AUFGABEN
1. Schreiben Sie aus dem Text über den Zorn der Götter den Abschnitt ab, der bei den Worten „Offenbar weiß jeder“ beginnt und nach den Worten „ist die Liebe.“ aufhört.
2. Wer erweist dem Gekreuzigten im Text über den Zorn der Götter einen letzten Rest an Achtung, und aus welchem Grund?

TEXTAUSZUG
------------------------------------------------------------
Lichtblick im Alltag

Ein Gedanke für Menschen von heute


Vom Zorn der Götter

Ein Computerspiel habe ich geschenkt bekommen. Es versetzt den Spieler ins alte Ägypten zurück. Man muss Städte bauen und dafür sorgen, dass die Leute zu essen und Arbeit haben. Und man muss Tempel bauen und Feste für die Götter abhalten. Vergisst man dies über längere Zeit, dann werden die Götter zornig und schicken eine Katastrophe nach der anderen.
Offenbar weiß jeder Programmierer von solchen Spielen, dass sich Götter Respekt verschaffen müssen, um von den Menschen ernst genommen zu werden.

Und was macht unser Gott? Dieser Jesus, der Christus von der traurigen Gestalt, der Gekreuzigte, er wird zur Witzfigur über den sich Henker wie Schaulistige die Mäuler zerreißen. Nur sein Mitgekreuzigter erweist ihm einen letzten Rest an Achtung - aus Mitleid.
Und offenbar will Gott genau das: Mitgefühl und Liebe. Mit unserer Angst kann er nichts anfangen. Die Furcht des Herrn ist vielleicht der Anfang der Weisheit. Gott will aber nicht, dass wir am Anfang stehen bleiben. Furcht ist nur der Anfang; die Vollendung ist die Liebe.
------------------------------------------------------------
GEGEBENE ZEILEN
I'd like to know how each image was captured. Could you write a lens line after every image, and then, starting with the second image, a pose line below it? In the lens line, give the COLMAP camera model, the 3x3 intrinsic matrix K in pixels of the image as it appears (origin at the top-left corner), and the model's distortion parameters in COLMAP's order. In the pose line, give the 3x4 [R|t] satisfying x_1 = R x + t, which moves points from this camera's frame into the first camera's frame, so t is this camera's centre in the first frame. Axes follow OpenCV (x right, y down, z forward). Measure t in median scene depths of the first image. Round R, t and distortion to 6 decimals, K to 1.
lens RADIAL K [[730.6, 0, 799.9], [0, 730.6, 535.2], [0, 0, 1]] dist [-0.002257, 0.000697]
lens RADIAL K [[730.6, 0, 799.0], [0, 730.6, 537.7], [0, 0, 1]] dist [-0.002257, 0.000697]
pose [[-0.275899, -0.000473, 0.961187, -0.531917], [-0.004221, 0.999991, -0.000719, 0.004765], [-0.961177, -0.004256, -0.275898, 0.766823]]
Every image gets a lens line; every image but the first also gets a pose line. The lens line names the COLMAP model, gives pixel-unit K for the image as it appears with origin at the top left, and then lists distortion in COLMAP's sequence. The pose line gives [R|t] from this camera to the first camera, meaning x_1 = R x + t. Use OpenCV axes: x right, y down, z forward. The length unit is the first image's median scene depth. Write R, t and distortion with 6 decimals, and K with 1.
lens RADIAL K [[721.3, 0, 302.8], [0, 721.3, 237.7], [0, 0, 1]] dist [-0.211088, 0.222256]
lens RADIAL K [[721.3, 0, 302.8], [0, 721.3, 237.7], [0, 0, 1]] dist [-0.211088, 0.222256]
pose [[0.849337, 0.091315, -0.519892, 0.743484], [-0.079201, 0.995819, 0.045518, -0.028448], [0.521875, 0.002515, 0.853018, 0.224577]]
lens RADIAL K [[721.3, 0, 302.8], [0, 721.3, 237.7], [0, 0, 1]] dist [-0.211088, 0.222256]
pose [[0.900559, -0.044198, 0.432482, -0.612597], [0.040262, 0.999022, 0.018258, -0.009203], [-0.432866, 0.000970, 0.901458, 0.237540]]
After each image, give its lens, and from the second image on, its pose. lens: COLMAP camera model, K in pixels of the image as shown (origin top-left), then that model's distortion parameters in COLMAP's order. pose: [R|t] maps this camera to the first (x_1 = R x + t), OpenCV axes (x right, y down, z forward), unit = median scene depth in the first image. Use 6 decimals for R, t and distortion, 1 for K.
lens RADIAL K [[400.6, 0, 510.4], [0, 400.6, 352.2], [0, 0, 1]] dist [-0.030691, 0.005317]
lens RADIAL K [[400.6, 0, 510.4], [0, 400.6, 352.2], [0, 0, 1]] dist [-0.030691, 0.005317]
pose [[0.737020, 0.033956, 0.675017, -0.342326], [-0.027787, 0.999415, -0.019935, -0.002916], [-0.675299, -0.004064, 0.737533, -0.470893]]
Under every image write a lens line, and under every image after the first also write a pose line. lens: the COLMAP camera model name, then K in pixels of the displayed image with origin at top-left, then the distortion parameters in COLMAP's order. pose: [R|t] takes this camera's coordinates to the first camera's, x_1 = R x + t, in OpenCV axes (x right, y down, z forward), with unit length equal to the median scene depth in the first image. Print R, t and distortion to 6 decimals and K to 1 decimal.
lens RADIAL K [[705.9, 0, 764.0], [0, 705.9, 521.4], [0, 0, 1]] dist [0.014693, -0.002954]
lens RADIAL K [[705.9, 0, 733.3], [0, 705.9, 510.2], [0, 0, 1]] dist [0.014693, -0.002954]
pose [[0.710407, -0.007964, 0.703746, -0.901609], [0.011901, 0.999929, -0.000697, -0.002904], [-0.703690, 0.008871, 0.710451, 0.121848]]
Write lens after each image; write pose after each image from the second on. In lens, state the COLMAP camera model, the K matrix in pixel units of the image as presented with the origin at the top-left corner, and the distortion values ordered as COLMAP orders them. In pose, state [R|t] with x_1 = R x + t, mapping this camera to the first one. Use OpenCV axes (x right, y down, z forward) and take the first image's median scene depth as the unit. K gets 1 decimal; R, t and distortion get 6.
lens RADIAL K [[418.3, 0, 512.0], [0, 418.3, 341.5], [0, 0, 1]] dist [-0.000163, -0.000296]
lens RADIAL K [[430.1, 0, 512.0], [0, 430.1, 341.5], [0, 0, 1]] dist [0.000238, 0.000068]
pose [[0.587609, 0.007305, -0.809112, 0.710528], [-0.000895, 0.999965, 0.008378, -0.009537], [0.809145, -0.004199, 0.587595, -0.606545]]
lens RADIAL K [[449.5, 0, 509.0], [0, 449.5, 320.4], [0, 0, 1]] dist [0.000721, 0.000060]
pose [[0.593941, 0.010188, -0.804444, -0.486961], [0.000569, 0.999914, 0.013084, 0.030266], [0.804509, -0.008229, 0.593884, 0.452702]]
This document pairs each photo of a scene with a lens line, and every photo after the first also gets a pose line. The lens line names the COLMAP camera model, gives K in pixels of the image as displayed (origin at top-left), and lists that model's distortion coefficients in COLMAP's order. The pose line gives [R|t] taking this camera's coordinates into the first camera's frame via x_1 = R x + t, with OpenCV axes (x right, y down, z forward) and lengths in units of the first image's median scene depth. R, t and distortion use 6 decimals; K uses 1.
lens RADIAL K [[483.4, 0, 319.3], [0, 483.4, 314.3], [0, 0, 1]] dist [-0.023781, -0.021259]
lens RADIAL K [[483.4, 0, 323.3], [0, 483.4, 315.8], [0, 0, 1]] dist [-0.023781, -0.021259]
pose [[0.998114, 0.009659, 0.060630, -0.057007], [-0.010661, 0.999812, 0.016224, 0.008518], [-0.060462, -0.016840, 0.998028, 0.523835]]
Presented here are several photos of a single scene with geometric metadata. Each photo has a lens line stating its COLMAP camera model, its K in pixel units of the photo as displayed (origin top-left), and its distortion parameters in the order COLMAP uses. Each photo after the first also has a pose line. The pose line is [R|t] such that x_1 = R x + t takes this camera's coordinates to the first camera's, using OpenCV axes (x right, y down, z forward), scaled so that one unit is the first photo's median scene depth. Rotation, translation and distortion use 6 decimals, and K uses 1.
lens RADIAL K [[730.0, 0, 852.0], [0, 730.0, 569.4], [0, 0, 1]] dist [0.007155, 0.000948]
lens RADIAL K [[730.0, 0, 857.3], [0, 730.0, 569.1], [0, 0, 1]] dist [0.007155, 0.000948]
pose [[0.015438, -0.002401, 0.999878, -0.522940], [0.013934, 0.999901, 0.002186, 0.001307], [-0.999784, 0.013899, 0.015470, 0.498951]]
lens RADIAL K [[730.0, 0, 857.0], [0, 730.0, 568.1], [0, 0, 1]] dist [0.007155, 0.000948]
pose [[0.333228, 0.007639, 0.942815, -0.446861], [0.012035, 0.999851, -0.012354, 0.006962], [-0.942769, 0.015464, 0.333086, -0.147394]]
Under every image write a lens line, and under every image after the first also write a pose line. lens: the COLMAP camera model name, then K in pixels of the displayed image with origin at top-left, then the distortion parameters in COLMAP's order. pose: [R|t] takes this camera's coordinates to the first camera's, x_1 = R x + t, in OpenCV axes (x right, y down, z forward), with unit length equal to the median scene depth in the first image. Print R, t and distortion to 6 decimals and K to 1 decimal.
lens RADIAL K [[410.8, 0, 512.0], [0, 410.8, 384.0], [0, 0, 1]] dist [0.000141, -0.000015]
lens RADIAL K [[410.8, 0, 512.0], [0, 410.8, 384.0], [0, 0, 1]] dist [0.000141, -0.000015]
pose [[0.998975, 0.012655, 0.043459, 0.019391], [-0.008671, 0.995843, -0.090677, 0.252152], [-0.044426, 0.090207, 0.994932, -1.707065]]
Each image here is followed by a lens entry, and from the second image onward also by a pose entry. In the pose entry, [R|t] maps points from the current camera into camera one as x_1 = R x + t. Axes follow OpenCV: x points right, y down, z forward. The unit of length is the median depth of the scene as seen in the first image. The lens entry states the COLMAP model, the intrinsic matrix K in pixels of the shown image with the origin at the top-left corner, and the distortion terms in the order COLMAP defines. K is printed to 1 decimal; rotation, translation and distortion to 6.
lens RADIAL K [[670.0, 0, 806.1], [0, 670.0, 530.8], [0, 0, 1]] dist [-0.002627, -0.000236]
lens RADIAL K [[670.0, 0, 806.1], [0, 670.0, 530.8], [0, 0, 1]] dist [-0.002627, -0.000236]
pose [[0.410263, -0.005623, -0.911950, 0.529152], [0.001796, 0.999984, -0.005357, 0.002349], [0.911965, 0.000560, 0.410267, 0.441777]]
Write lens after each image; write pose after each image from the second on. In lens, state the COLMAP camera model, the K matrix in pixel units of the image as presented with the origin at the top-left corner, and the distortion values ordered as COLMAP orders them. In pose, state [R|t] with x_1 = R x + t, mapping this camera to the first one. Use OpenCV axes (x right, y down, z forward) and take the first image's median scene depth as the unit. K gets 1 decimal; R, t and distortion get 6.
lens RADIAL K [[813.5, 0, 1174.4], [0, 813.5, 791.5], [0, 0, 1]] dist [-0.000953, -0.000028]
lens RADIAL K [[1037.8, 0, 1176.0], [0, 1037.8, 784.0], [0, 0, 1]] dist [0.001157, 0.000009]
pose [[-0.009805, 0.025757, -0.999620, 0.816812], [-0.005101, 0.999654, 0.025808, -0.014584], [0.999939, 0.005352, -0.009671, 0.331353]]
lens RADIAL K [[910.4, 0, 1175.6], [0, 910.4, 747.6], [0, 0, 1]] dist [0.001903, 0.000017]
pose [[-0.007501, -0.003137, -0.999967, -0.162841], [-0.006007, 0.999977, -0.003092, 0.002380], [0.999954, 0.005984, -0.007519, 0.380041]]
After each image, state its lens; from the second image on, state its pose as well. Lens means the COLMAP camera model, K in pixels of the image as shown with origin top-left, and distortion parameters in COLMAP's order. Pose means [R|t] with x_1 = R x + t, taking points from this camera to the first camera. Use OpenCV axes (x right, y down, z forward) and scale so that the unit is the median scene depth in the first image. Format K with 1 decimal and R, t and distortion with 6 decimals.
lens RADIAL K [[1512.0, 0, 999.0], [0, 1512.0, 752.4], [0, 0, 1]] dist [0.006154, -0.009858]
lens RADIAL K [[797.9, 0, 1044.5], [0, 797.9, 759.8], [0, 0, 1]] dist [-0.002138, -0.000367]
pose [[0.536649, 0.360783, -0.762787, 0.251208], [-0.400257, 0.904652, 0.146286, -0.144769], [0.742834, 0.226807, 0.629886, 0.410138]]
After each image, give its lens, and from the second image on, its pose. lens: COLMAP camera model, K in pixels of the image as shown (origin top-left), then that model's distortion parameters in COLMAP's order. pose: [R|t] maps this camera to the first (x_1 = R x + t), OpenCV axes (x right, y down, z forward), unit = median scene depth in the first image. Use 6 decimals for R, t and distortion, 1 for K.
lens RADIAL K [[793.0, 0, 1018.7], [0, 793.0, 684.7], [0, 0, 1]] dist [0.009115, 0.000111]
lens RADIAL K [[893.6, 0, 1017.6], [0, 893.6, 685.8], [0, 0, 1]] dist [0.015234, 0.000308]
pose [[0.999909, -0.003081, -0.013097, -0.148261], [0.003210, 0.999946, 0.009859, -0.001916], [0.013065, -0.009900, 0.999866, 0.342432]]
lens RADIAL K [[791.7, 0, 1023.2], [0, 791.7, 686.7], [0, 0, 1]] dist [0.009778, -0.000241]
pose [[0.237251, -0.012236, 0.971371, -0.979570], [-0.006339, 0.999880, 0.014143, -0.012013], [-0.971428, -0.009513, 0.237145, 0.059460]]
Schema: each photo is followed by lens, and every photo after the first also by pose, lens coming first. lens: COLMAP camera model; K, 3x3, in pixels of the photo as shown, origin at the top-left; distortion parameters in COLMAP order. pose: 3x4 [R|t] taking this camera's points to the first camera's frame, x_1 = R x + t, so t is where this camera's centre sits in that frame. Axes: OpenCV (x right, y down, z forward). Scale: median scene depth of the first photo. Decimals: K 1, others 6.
------------------------------------------------------------
LÖSUNGEN
1.
Offenbar weiß jeder Programmierer von solchen Spielen, dass sich Götter Respekt verschaffen müssen, um von den Menschen ernst genommen zu werden.

Und was macht unser Gott? Dieser Jesus, der Christus von der traurigen Gestalt, der Gekreuzigte, er wird zur Witzfigur über den sich Henker wie Schaulistige die Mäuler zerreißen. Nur sein Mitgekreuzigter erweist ihm einen letzten Rest an Achtung - aus Mitleid.
Und offenbar will Gott genau das: Mitgefühl und Liebe. Mit unserer Angst kann er nichts anfangen. Die Furcht des Herrn ist vielleicht der Anfang der Weisheit. Gott will aber nicht, dass wir am Anfang stehen bleiben. Furcht ist nur der Anfang; die Vollendung ist die Liebe.

2. Sein Mitgekreuzigter, aus Mitleid.